++++ 読解文

水井医院 院長 水井 三雄(板野郡藍住町勝瑞)

 腹痛、おう吐は小児にはよく見られる症状です。その程度もさまざまで、単に腹痛だけを訴えて、身体をエビのように曲げて一時的に歩かなくなることもあります。

 2~3歳のころからよく腹痛を起こし、反復性臍疝痛の診断を受けられていたそうですが、おそらく一過性で、腹痛が治まると、元気に遊んでいたことと思われます。感受性の強い子どもに多く、学齢期になると治ってしまいます。

 病的な強い腹痛には、乳児では腸重積症、嵌頓(かんとん)ヘルニアなど、幼児で虫垂炎、血管性紫斑(しはん)病、腹性てんかん、急性腹膜炎、腎(じん)結石、ときに肺炎などがあります。これらの疾患による腹痛は、一過性には治まり難いものです。また、発熱、発疹(はっしん)、激痛などさまざまな症状を伴います。

++++++++
++++ データ抜粋

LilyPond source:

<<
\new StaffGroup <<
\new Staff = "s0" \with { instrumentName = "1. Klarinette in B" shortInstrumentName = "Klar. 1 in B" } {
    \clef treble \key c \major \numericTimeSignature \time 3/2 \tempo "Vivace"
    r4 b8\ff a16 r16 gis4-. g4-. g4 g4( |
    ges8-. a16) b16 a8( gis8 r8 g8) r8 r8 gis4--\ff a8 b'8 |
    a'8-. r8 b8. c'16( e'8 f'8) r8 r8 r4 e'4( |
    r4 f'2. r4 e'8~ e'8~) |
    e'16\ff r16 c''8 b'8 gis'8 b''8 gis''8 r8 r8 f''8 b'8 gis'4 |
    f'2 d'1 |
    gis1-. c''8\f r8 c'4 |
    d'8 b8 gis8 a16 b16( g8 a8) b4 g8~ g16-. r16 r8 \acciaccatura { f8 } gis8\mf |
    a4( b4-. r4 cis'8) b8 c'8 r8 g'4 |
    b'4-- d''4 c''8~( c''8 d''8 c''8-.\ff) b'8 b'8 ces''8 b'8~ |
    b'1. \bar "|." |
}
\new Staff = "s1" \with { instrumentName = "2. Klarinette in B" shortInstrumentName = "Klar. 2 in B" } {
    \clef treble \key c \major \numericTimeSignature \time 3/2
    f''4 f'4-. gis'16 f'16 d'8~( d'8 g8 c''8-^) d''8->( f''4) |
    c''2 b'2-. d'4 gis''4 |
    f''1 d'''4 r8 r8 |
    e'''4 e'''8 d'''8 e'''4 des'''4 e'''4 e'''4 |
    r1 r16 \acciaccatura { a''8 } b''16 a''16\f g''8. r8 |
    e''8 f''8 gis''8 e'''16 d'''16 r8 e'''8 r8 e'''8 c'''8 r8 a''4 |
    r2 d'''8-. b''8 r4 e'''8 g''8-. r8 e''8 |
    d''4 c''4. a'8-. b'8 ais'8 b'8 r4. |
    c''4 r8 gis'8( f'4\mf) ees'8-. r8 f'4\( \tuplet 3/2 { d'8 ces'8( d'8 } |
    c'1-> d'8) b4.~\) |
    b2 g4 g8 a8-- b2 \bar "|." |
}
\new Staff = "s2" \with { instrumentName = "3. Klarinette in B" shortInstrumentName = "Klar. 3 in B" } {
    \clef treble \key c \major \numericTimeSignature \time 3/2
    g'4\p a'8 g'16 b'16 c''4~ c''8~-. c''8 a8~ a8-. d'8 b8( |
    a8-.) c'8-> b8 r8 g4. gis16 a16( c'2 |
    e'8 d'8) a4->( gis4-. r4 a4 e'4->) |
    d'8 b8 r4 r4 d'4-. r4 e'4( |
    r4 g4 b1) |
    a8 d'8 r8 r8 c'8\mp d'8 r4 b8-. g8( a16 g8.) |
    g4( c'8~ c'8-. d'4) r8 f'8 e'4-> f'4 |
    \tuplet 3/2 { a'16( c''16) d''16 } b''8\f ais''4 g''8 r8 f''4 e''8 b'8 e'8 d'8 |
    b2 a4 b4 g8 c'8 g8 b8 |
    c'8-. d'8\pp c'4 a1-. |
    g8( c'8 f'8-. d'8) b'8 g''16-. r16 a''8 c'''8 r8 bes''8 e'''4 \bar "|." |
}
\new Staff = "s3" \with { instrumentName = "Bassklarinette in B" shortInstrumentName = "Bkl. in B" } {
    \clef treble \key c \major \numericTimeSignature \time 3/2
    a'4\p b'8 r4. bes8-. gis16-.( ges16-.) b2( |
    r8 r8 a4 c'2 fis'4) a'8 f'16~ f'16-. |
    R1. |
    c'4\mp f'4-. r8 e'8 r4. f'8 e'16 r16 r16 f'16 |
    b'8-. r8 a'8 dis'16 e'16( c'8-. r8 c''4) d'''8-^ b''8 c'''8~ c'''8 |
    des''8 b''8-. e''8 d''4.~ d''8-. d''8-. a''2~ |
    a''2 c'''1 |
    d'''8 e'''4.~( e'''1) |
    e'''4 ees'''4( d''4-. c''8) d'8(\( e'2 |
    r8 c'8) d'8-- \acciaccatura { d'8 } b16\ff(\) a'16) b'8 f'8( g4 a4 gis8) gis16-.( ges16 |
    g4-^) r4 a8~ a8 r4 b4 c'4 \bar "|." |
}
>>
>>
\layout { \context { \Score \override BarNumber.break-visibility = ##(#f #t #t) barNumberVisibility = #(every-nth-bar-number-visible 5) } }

++++++++

* 課題 *
読解文のうち、「腹痛、おう吐は小児にはよく見」から「期になると治ってしまいます。」までを一字一句変えずに引用してください。

* 回答 *
腹痛、おう吐は小児にはよく見られる症状です。その程度もさまざまで、単に腹痛だけを訴えて、身体をエビのように曲げて一時的に歩かなくなることもあります。

 2~3歳のころからよく腹痛を起こし、反復性臍疝痛の診断を受けられていたそうですが、おそらく一過性で、腹痛が治まると、元気に遊んでいたことと思われます。感受性の強い子どもに多く、学齢期になると治ってしまいます。